The New York Times proclaimed photographer Joe Conzo Jr. as “The Man Who Took Hip-Hop’s Baby Pictures.” Born and raised in the Bronx, Joe Conzo Jr. was part of a generation that saw the beginning of Hip Hop, and at its early stage, Joey passionately embraced the role of photographer within the phenomenon.
The event will take place on Thursday, July 15, 2010 at the Bronx Borough President’s Office, Bronx County Court House, 851 Grand Concourse, Suite 301 at 6:00 p.m.

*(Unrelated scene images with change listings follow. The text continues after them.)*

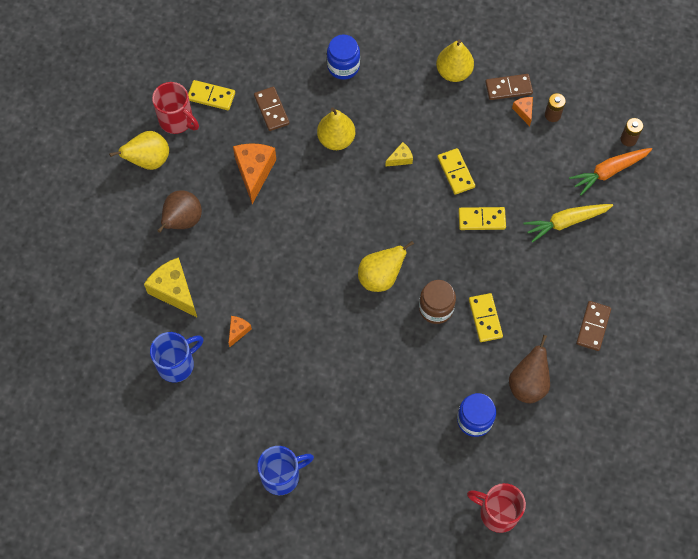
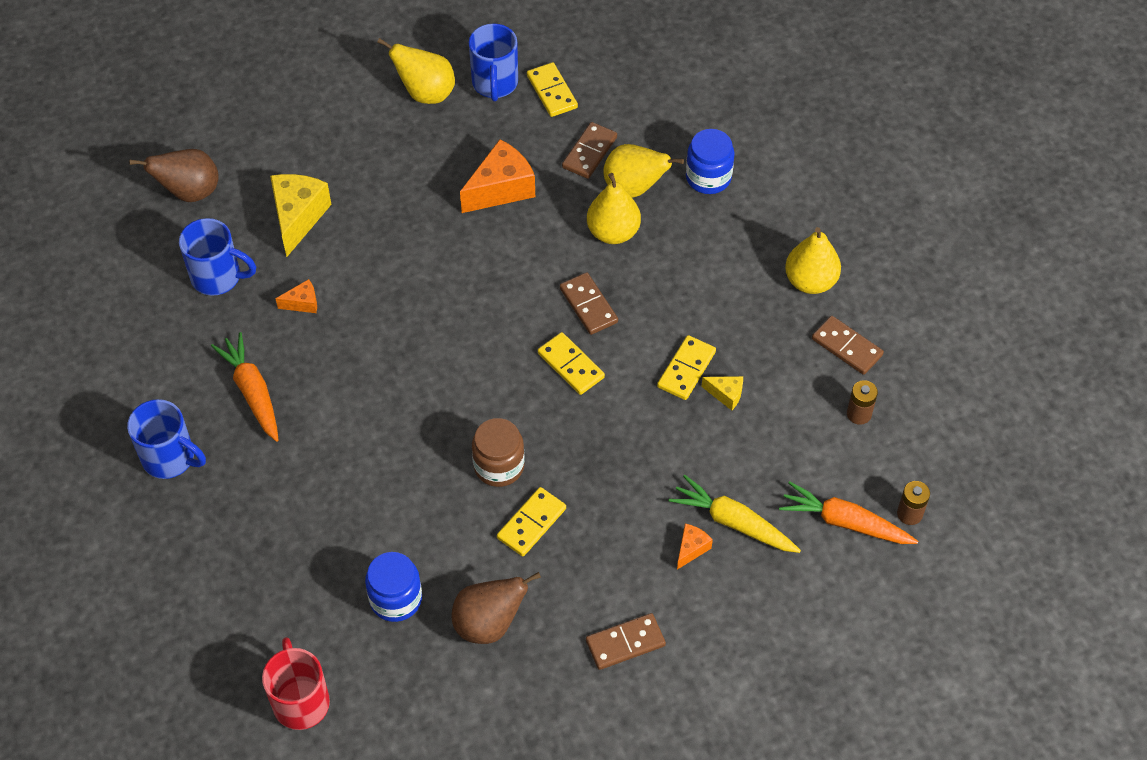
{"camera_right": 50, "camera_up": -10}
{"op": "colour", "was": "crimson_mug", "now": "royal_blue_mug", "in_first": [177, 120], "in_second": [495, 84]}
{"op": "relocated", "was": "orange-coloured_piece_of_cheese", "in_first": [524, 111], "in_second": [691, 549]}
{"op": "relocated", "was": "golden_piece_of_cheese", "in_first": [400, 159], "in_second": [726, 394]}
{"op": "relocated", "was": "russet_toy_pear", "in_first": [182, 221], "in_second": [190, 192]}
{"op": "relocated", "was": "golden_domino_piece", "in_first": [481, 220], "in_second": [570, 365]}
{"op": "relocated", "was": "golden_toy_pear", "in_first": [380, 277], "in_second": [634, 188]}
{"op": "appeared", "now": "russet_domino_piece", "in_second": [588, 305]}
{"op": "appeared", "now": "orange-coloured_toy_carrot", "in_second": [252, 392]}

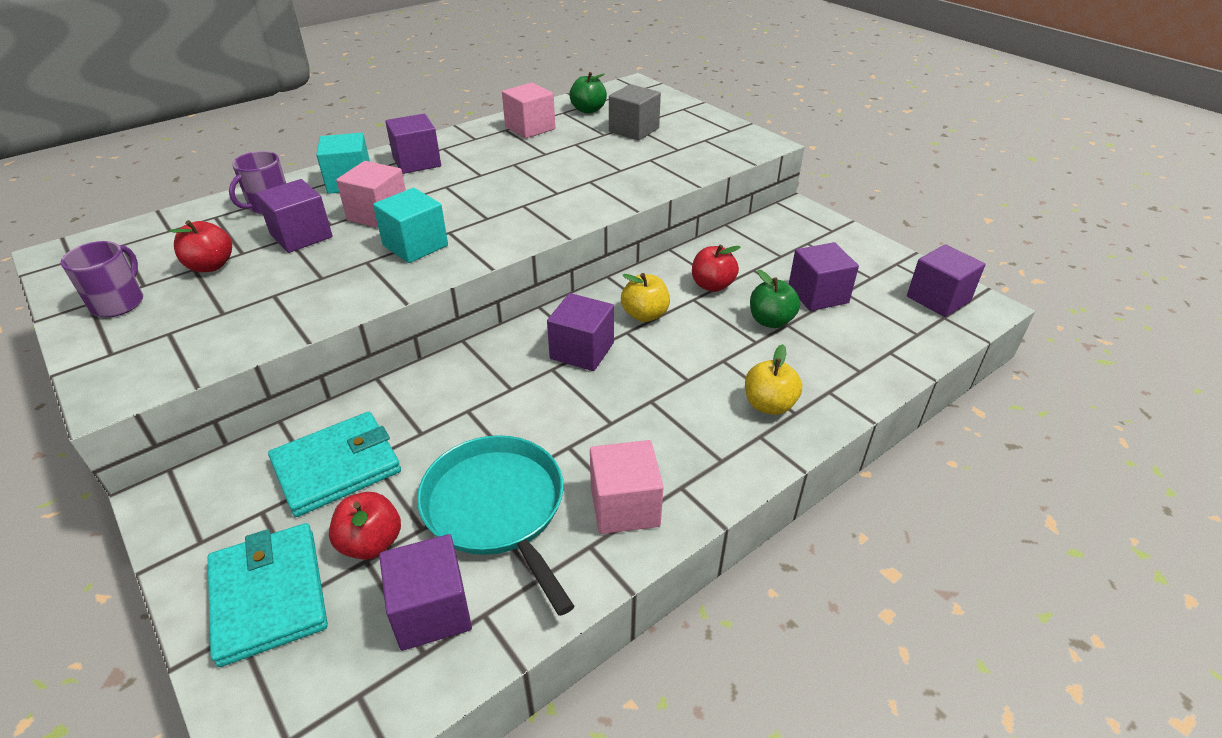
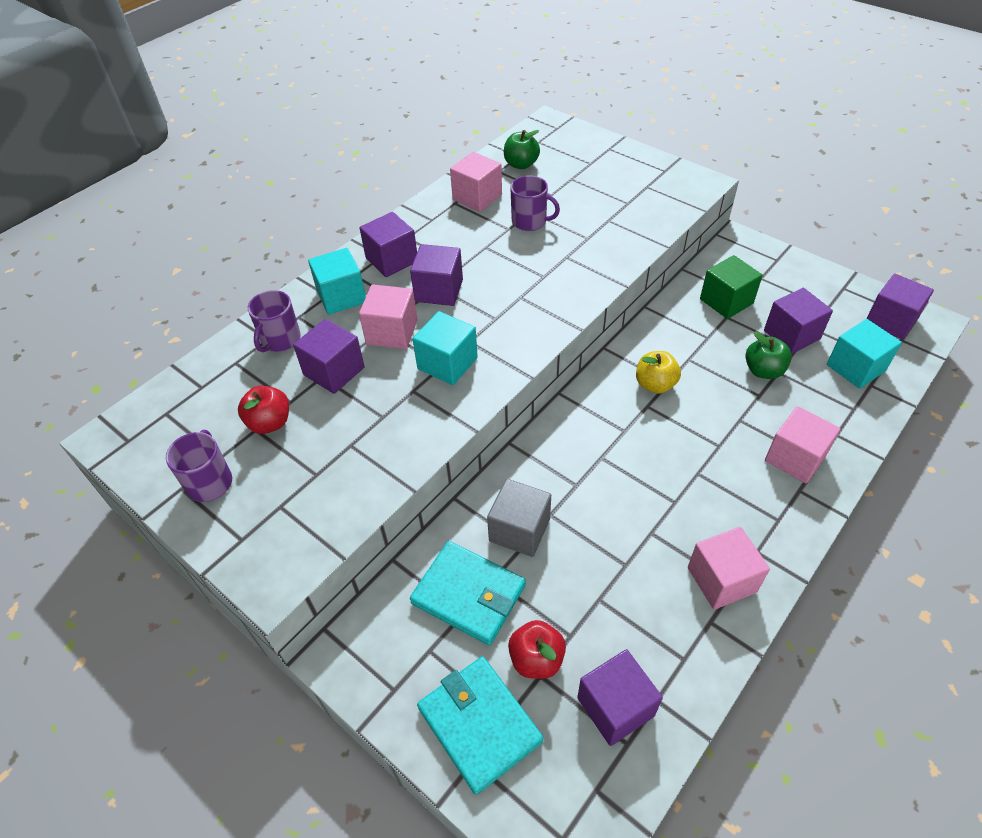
{"camera_right": -10, "camera_up": 10}
{"op": "relocated", "was": "grey_solid_cube", "in_first": [634, 130], "in_second": [519, 530]}
{"op": "missing", "was": "crimson_apple_fruit", "in_first": [712, 285]}
{"op": "relocated", "was": "royal_purple_solid_cube", "in_first": [582, 351], "in_second": [439, 290]}
{"op": "exchanged", "was": "golden_apple_fruit", "now": "rosy_solid_cube", "in_first": [769, 405], "in_second": [795, 458]}
{"op": "spun", "was": "teal_card_wallet", "in_first": [337, 467], "in_second": [468, 594], "clockwise": 75}
{"op": "missing", "was": "teal_pan", "in_first": [497, 508]}
{"op": "appeared", "now": "royal_purple_mug", "in_second": [530, 222]}
{"op": "appeared", "now": "green_solid_cube", "in_second": [726, 301]}
{"op": "appeared", "now": "teal_solid_cube", "in_second": [855, 368]}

In an article published on October 4, 2005, The New York Times heralded photographer Joe Conzo as “The Man Who Took Hip Hop’s Baby Pictures.” Born and raised in the South Bronx, Conzo acquired a flair for photography at the tender age of nine while attending the Agnes Russell School on the campus of Columbia University. Later, he fine tuned those skills at the School of Visual Arts in New York City. Growing up around his grandmother, the dynamic South Bronx leader and activist Dr. Evelina López Antonetty and his father, longtime confidant and historian of the late Tito Puente, Joe Conzo, Sr., Conzo’s photographic work was deeply influenced by a strong legacy of Puerto Rican activism in the South Bronx, as well as the vibrancy of Puerto Rican musical culture in New York.
Coming of age during a turbulent period in New York City history, Conzo was part of a generation of South Bronx youth that refused to be dissuaded by the massive physical deterioration of their environs and attempts to stifle their creative and intellectual potential. Indeed, while media reports touted the fires that were then engulfing many parts of the South Bronx, Conzo and his cohorts were contributing to the building of a new and defiant cultural movement that would soon come to be known as Hip Hop. On the frontlines of documenting these early years, Conzo photographed street parties, concerts, and other gatherings that reflected the innovations in dance, music and fashion that Hip Hop brought to the fore. In addition, he was an astute chronicler of the social and physical context from which Hip Hop arose, with his work including poignant and captivating images of the devastated urban landscape of the South Bronx, as well as the surrounding Puerto Rican community.
Many of the images caught on black and white film by Conzo in the 1970s and 80s, have traveled extensively throughout Asia, Europe, and the Americas, and are regarded by many as an important visual record of the pioneers of the modern Hip Hop movement, as well as of the people and political movements of the South Bronx. His first book “Born in The Bronx: A Visual Record of the Early Days of Hip Hop” (2007), a collaborative effort with noted New York musicologist and curator.